Spring TMS is rented at a monthly cost of about $200.
gammaCore (by Electrocore)is a non-invasive vagus nerve stimulator (VNS). The handheld device is controlled by the patient, for acute treatment of episodic cluster headache as well as migraine. In clinical trials, some patients felt relief in as littel as 30 minutes; approximately half had complete pain relief at 2 hours and those pain-free at 2 hours remained so for 48 hours.
Monthly rental charges are several hundred dollars.

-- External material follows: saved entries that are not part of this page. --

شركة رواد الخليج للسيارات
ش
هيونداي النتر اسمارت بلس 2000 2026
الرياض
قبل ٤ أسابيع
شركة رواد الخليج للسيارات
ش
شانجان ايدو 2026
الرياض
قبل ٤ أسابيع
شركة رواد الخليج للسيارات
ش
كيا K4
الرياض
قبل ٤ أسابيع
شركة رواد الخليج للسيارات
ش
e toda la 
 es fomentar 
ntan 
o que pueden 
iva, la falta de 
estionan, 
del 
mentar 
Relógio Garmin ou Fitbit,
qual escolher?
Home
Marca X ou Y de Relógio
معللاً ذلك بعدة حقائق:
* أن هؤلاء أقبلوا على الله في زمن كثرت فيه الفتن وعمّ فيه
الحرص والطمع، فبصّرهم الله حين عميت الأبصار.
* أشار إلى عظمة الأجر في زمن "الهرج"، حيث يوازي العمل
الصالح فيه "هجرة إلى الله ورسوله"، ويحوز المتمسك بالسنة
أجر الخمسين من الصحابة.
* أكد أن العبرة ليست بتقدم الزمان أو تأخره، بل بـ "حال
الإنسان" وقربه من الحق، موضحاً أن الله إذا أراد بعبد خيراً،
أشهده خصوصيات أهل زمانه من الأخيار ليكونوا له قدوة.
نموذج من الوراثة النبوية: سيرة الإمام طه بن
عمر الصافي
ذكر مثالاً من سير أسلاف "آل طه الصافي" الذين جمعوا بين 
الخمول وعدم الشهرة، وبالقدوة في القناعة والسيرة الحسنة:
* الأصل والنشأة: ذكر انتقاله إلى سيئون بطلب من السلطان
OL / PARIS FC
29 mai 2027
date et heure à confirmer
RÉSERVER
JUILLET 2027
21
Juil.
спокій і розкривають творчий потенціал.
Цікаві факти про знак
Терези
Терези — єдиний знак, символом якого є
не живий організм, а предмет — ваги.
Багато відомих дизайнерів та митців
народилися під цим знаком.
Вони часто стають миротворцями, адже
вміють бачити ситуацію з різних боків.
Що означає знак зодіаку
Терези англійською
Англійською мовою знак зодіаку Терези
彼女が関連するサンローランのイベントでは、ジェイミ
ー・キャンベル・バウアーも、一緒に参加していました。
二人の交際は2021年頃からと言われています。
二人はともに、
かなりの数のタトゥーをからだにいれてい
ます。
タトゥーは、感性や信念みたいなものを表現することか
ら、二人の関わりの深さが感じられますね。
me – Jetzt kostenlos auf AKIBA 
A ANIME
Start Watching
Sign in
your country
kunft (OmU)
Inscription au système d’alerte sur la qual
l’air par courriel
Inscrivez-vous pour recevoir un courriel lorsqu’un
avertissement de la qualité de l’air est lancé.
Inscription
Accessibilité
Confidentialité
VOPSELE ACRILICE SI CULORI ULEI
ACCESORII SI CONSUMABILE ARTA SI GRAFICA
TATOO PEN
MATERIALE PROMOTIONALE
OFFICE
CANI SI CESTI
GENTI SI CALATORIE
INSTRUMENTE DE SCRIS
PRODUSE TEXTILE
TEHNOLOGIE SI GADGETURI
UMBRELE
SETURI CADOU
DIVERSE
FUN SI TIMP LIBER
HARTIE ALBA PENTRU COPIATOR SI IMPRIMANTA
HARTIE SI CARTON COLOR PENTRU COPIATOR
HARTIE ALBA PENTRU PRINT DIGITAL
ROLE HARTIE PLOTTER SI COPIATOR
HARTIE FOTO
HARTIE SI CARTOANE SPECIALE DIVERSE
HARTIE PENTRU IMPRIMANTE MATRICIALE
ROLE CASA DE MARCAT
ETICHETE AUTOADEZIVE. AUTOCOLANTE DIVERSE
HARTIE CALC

Most recently, the FDA in May 2019 approved Nerivio Migra (Theranica), a novel, smartphone-controlled neuromodulation device that is worn on the upper arm and blocks migraine pain acutely by conditioned pain modulation. A peripheral nerve stimulation of the median and musculocutaneous nerves sends a subclinical painful signal to the thalamus and activates the descending pain inhibitory pathway. It is approved for acute treatment of migraine with or without aura in adult patients who do not have chronic migraine
Nerivio will be launched in the US later in the year.
Pulsante, an implantable SPG neurostimulator for treatment of chronic cluster headache is approved in Europe, and awaiting FDA clearance in the US. (See Table at right for summary of devices; please click image to enlarge).
Consider neuromodulation for your patients who require treatment of primary headaches but would prefer a drug-free method. These devices are safe, well-tolerated, and proven effective in double-blind, placebo-controlled studies. (See Table for summary.) The major hurdle is cost and insurance coverage, which is spotty at best. Most of the device companies have free trials and will work with insurance to get coverage, albeit not always successfully.
Neuromodulation for headache is a burgeoning field worth knowing about, and can lead to stimulating doctor-patient discussions (pun intended).
Where does neurostimulation act?
Think of the following pain pathway: sensory pain fibers in the meninges, the face, jaw and sinuses, as well as upper cervical sensory afferents all synapse in the trigeminal nucleus caudalis (TNC) in the brainstem.
Second order neurons then ascend and hit the thalamus (as well as a few other structures like the periaqueductal gray [PAG]), and third order nerves climb yet again to the cortex, where pain is fully processed.
So, starting from the top, transcranial magnetic stimulation (TMS) effects the cortex and thalamocortical circuits, while DBS stimulates the PAG.
Supraorbital nerve stimulation (SNS) modulates facial pain signals into the TNC.
Curled deep behind the nose, the sphenopalatine ganglion (SPG) is a pain superhighway into the TNC, which can be stimulated.
The occipital nerves take posterior cervical sensory information into the TNC, and the vagus nerve, as it courses through the anterior neck, synapses on the TNC and other pain depots such as spinal trigeminal nucleus, nucleus ambiguous, and the nucleus of the solitary tract.